[SELECTED EXCERPT]:

- Opening Delimiter -

In certain algorithms, one may need to assign unique identifiers to data set elements. This document shows how DataSetUtils can be used for that purpose.
zipWithIndex
assigns consecutive labels to the elements, receiving a data set as input and returning a new data set of (unique id, initial value)
2-tuples.
This process requires two passes, first counting then labeling elements, and cannot be pipelined due to the synchronization of counts.
The alternative zipWithUniqueId
works in a pipelined fashion and is preferred when a unique labeling is sufficient.
For example, the following code:
ExecutionEnvironment env = ExecutionEnvironment.getExecutionEnvironment();
env.setParallelism(2);
DataSet<String> in = env.fromElements("A", "B", "C", "D", "E", "F", "G", "H");
DataSet<Tuple2<Long, String>> result = DataSetUtils.zipWithIndex(in);
result.writeAsCsv(resultPath, "\n", ",");
env.execute();
import org.apache.flink.api.scala._
val env: ExecutionEnvironment = ExecutionEnvironment.getExecutionEnvironment
env.setParallelism(2)
val input: DataSet[String] = env.fromElements("A", "B", "C", "D", "E", "F", "G", "H")
val result: DataSet[(Long, String)] = input.zipWithIndex
result.writeAsCsv(resultPath, "\n", ",")
env.execute()
from flink.plan.Environment import get_environment
env = get_environment()
env.set_parallelism(2)
input = env.from_elements("A", "B", "C", "D", "E", "F", "G", "H")
result = input.zip_with_index()
result.write_text(result_path)
env.execute()
may yield the tuples: (0,G), (1,H), (2,A), (3,B), (4,C), (5,D), (6,E), (7,F)

- Closing Delimiter -

[EXTRACTED ENTRIES]:
- Opening Delimiter -

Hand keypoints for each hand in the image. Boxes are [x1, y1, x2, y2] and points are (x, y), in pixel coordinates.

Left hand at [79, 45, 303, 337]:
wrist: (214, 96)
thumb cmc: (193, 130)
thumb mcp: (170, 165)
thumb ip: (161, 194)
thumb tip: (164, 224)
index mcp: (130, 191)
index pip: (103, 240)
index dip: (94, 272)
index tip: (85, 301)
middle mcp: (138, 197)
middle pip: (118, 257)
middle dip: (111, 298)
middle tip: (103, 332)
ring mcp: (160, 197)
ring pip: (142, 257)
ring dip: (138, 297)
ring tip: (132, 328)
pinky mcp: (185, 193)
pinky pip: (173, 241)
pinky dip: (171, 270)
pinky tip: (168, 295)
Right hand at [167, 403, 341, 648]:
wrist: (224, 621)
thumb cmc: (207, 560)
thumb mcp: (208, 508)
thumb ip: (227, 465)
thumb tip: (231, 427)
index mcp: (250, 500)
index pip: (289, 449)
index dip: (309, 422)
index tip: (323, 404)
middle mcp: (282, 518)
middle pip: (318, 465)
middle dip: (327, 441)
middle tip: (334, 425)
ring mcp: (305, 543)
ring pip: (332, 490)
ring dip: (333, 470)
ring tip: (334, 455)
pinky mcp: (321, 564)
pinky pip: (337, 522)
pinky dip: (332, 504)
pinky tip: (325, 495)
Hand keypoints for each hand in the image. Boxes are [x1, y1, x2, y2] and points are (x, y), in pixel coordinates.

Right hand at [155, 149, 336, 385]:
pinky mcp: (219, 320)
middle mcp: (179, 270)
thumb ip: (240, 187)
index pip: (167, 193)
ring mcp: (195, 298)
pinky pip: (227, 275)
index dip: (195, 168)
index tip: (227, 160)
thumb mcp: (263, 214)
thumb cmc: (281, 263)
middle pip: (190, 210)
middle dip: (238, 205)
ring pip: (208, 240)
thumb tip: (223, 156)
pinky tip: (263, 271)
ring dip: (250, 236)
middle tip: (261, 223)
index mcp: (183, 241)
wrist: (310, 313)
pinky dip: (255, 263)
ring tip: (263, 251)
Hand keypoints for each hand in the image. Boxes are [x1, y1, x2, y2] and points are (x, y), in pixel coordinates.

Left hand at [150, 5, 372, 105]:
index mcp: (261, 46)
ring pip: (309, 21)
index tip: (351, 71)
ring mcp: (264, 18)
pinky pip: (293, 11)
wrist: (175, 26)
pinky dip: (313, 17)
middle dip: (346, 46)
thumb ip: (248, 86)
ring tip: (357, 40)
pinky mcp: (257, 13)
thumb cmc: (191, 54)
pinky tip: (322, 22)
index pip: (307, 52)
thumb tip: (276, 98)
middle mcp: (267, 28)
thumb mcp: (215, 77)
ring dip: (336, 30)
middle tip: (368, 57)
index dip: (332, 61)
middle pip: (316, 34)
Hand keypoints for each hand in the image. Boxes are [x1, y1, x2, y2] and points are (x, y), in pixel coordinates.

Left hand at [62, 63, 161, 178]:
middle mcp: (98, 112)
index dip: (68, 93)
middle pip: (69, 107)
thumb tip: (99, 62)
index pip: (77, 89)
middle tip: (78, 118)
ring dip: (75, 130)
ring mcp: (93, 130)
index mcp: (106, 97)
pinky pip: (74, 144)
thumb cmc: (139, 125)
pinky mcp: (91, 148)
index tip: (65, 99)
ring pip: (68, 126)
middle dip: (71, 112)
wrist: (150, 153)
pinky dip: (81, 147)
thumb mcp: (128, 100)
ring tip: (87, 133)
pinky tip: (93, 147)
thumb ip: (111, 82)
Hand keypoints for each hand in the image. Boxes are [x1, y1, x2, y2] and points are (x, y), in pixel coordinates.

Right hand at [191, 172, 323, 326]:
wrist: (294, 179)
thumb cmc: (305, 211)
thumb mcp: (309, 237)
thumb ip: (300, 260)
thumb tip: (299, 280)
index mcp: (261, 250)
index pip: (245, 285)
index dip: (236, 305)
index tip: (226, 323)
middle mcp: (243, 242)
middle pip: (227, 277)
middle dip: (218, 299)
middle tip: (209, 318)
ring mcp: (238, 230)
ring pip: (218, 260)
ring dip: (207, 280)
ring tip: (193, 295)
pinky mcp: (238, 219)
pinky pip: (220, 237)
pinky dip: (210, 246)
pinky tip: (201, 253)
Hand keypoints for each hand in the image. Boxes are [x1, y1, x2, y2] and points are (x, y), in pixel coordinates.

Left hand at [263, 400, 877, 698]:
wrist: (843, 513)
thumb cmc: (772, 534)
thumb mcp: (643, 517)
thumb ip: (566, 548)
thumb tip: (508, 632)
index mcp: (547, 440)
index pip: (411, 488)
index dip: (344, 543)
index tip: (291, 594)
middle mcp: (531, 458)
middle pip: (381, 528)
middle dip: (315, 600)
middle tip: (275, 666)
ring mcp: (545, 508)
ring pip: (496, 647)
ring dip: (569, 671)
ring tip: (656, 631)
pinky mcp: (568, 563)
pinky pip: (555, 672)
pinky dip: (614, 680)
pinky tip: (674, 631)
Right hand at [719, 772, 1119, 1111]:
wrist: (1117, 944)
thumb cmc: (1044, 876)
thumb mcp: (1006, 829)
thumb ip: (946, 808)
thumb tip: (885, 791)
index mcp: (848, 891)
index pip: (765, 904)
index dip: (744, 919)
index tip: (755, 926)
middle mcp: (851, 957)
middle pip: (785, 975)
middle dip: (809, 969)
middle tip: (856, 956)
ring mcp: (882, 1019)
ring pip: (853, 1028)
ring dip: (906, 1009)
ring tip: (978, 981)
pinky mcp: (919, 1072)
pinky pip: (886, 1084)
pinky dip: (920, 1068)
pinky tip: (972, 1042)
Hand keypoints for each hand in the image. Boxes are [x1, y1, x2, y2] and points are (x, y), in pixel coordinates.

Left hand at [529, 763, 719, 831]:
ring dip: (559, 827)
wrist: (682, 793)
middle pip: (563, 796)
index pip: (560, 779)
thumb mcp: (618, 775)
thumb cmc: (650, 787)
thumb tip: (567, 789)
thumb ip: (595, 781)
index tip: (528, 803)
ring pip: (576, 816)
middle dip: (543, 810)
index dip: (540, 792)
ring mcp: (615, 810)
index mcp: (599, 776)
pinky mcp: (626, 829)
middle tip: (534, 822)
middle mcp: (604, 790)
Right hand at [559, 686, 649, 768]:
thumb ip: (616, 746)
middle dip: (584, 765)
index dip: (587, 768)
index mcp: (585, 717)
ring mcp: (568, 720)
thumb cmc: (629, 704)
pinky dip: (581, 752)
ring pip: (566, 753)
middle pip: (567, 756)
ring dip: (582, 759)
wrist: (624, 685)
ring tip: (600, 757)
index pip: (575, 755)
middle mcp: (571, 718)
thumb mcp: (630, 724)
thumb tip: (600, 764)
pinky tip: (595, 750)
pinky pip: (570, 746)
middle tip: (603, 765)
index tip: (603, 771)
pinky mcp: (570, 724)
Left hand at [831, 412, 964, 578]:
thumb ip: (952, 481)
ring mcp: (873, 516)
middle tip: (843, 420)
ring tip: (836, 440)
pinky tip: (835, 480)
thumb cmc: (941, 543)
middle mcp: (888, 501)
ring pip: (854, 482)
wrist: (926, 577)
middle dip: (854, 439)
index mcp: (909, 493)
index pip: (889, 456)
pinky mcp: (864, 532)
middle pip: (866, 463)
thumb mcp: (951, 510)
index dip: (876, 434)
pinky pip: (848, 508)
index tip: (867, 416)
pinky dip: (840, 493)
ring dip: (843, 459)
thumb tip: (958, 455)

- Closing Delimiter -

[WORK REQUEST]:
Resume the page on assigning unique identifiers with DataSetUtils, continuing directly after its final line of output tuples.

[TASK RESPONSE]:
In many cases one may not need to assign consecutive labels.
zipWithUniqueId
works in a pipelined fashion, speeding up the label assignment process. This method receives a data set as input and returns a new data set of (unique id, initial value)
2-tuples.
For example, the following code:
ExecutionEnvironment env = ExecutionEnvironment.getExecutionEnvironment();
env.setParallelism(2);
DataSet<String> in = env.fromElements("A", "B", "C", "D", "E", "F", "G", "H");
DataSet<Tuple2<Long, String>> result = DataSetUtils.zipWithUniqueId(in);
result.writeAsCsv(resultPath, "\n", ",");
env.execute();
import org.apache.flink.api.scala._
val env: ExecutionEnvironment = ExecutionEnvironment.getExecutionEnvironment
env.setParallelism(2)
val input: DataSet[String] = env.fromElements("A", "B", "C", "D", "E", "F", "G", "H")
val result: DataSet[(Long, String)] = input.zipWithUniqueId
result.writeAsCsv(resultPath, "\n", ",")
env.execute()
may yield the tuples: (0,G), (1,A), (2,H), (3,B), (5,C), (7,D), (9,E), (11,F)